Вот почему у Альтмана так мало работ. Я думаю, что не преувеличу, если скажу, что среди молодых русских художников у него самый короткий список произведений. Повторять ему легко. У него есть усидчивость и работоспособность. Будь его работы совершенно тождественными – Альтман делал бы их десятками. Он мог бы производительностью сравниться с Кончаловскими, Машковыми, Коровиными, Кузнецовыми. Но то, что прекрасно у них, – было бы невыносимо у него. «Сальеризм» плодовитый ужасен. Альтман многоделающий был бы не созидателем художественных ценностей, а фабрикантом предметов массового производства. Он же хочет быть строителем: в этом заключается его честолюбие.
7
Это тот же идеал, что у всего крайне левого крыла художников современности: они тоже не живописцы и не скульпторы, а строители живописных и пластических форм: они – конструкторы живописи и скульптуры, они – такие же организаторы художественных тел, как современные механики и инженеры в области своих машин и построек. Они легко могли бы повторять старые системы отношения художественных материалов, но это – плохо и на старом языке искусства это именовалось подражательством, эпигонством. Их общее честолюбие состоит в том, чтобы открыть новые формулы сочленения художественных элементов, их мечта – быть изобретателями в искусстве.

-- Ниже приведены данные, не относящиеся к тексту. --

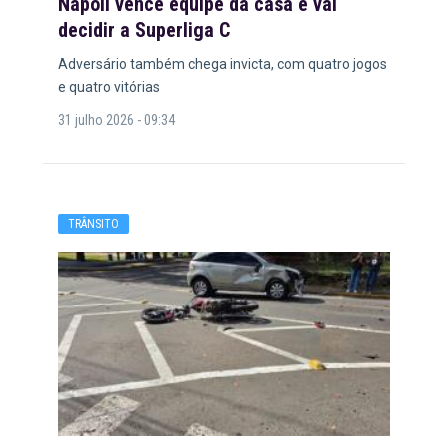
Napoli vence equipe da casa e vai
decidir a Superliga C
Adversário também chega invicta, com quatro jogos
e quatro vitórias
31 julho 2026 - 09:34
TRÂNSITO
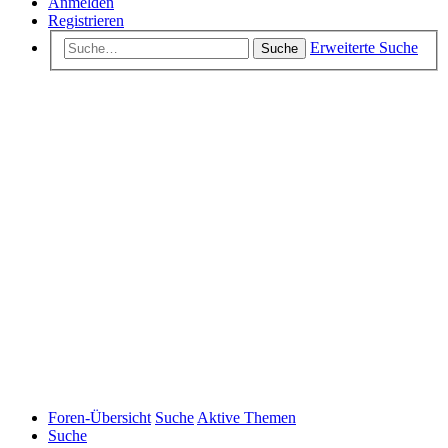
Anmelden
Registrieren
Erweiterte Suche
Suche
Foren-Übersicht
Suche
Aktive Themen
Suche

История искусства есть, с этой точки зрения, история пластических изобретений и должна писаться так же, как пишется история паровой машины или история воздухоплавания. «Картина», «статуя», в обычном смысле слова, представляются им такой же смешноватой, отжившей стариной, как рыдваны, дормезы, дрожки и прочие чудаковатые экипажи минувших дней. Вместо картин и статуй у них есть «рельефы» и «контррельефы», есть скрещение чисто живописных форм с чисто скульптурными – sculpto-peinture, есть живописная планиметрия супрематизма. У них есть Татлин и его группа, Малевич и его секта, Архипенко и его подражатели. Названий для своих произведений они избегают: что значит «Вечер», «Дождь», «Коленопреклоненная» или «Гладиатор»? Ведь это только беспомощная и беззаконная апелляция к природе. Они предпочитают метить свои работы нумерами, ибо нумер показывает очередной итог очередного изобретения или усовершенствования.